Compared with the conventional type-II PLLs, a very high loop gain can be realized by sub-sampling PLL^35,40,77-79 to suppress the in-band CP noise. In contrast to the classical type-II PLL with 20logN noise amplification of the CP when referred to the PLL output, there is no N² factor for the CP noise in the sub-sampling PLL. It becomes more advantageous with the increase of N, such as for tens of GHz clock generation. The detection gains can be calculated for both the classical PFD-based type-II PLL and the sub-sampling PLL as follows⁷⁹:

(1)

K_{CP, PFD} = \frac{I_{CP}}{2 π} \cdot \frac{1}{N}

(2)

K_{CP, SS} = A_{VCO} \cdot \frac{2 I_{CP}}{V_{GS}}

(3)

\frac{K_{CP, SS}}{K_{CP, PFD}} = N \cdot 4 π \cdot \frac{A_{VCO}}{V_{GS}} ≫ 1

Theoretically, from (3), the enhancement of the detection gain is more than 4πN times (A_VCO/V_GS > 1), much more noise suppression is provided for the CP in the sub-sampling PLL. In addition, the in-band noise contribution from CP is uncorrelated with N. The circuit solely determines its in-band noise contribution by itself. In principle, since it is also a type-II PLL, its bandwidth is limited by the stability issue. Owing to the large loop gain provided by K_CP,SS, a large capacitor and pulse are necessary, followed by the CP to ensure loop stability. Except for the ultra-low-jitter performance provided by the sub-sampling technique, a frequency-locked loop is unavoidable to assist the loop for correct locking operation. Due to the periodical frequency modulation from the front-end and back-end of the VCO, the sampling-induced reference spur is also a problem. Yet, several techniques can alleviate it, such as an additional DLL loop⁷⁸ or indirectly sampling the VCO output to isolate the interference⁴⁰.

Reference-sampling PLL

To circumvent the tradeoff of spur and power performance in the sub-sampling PLL, here the reference-sampling PLL is introduced^{8,70,80⇓⇓⇓-84}. The sinusoidal-wave reference clock can be directly used for sampling^80,81. The circuit avoids the power-hungry reference buffer and the sampling-modulated reference spur, it also extends the capture range of the phase detector from half of the VCO cycle to half of the reference cycle. With a wide capture range of the reference sampling, the additional frequency-locking loop is redundant.

========

- _Parts of the exercise_:
A – According to the passage on sub-sampling and reference-sampling PLLs, which two techniques can alleviate the sampling-induced reference spur in the sub-sampling PLL?
B – Continue the passage on sub-sampling and reference-sampling PLLs, picking up after its final sentence.
The records are separate material, unrelated to the passage on sub-sampling and reference-sampling PLLs.

========

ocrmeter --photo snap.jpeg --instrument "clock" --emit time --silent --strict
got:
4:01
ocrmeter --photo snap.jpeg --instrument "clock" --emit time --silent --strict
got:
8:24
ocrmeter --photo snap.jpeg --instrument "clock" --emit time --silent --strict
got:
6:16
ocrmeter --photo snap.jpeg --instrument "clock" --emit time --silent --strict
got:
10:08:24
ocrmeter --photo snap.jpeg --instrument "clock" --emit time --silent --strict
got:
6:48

========

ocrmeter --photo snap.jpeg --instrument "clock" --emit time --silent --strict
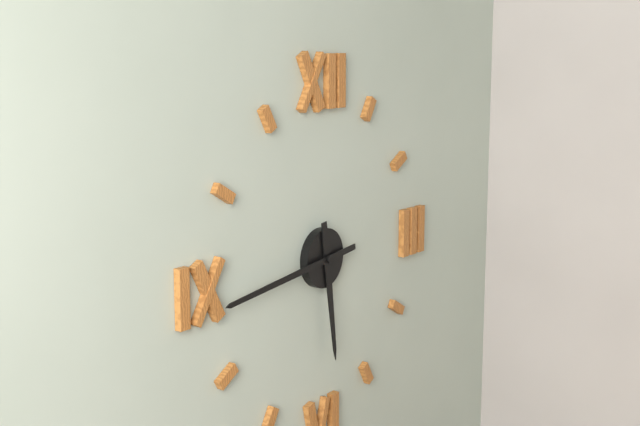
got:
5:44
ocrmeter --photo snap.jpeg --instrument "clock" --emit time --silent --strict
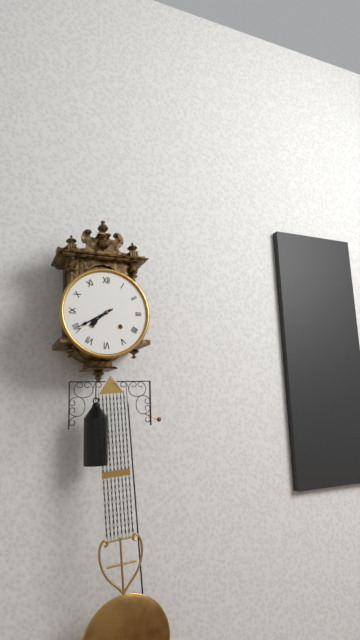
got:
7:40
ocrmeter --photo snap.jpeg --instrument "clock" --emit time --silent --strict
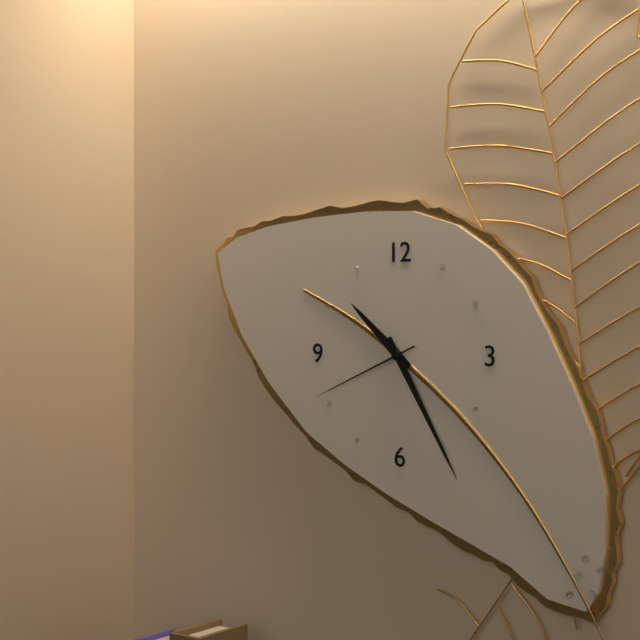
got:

========

- _Task-by-task answers_:
A – An additional DLL loop, or indirectly sampling the VCO output to isolate the interference.

B –
Since the slope of the reference-sampled clock is gentler than that of the VCO output, the phase detection gain is around N times smaller in the reference-sampling PLL. The BW is obviously smaller to have less noise suppression for the VCO. The output noise is totally dominated by the VCO for the whole band, indicating that the BW is not large enough⁸¹. This is not an issue for a low-noise LC VCO, and it still can achieve a jitter power performance of 110 fs and 3.7 mW, resulting in a figure-of-merit (FoM) of − 253.5 dB. Yet, in order to achieve an optimal noise performance with a low-power VCO, it is mandatory to enhance the phase detector gain. With the reference sinusoidal wave reshaped to a square-wave-like signal, the slope can be changed to tune its edge transition time. Furthermore, the detection gains can be calculated for the reference sinusoidal-wave and square-wave sampling as below^53,81,85:

(4)

K_{RF, Sine} = \frac{2 A_{REF}}{N}

(5)

K_{RF, Square} = \frac{T_{REF}}{2 π \cdot τ_{rising}} \frac{A_{REF}}{N}

(6)

\frac{K_{RF, Square}}{K_{RF, Sine}} = \frac{T_{REF}}{4 π \cdot τ_{rising}} ≫ 1

From (6), T_REF and τ_rising denote the reference period and the rising time of the reshaped waveform, respectively. The phase detection gain depends on the edge slope, with its value greatly enhanced without shrinking the locking range, but the locking time may be prolonged. However, the in-band noise of CP remains multiplied by N times compared to the sub-sampling PLLs. Due to the enhanced gain of the square-wave sampling, its noise contribution is negligible. The circuit isolates the sampling modulation spur from sub-sampling. Only the feedforward disturbance remains, such as the reference clock feedthrough and charge injection. The adoption of various techniques can minimize these issues. The core issue of implementing the sampling technique is to enhance the phase detection gain to increase the loop gain and thus the loop BW.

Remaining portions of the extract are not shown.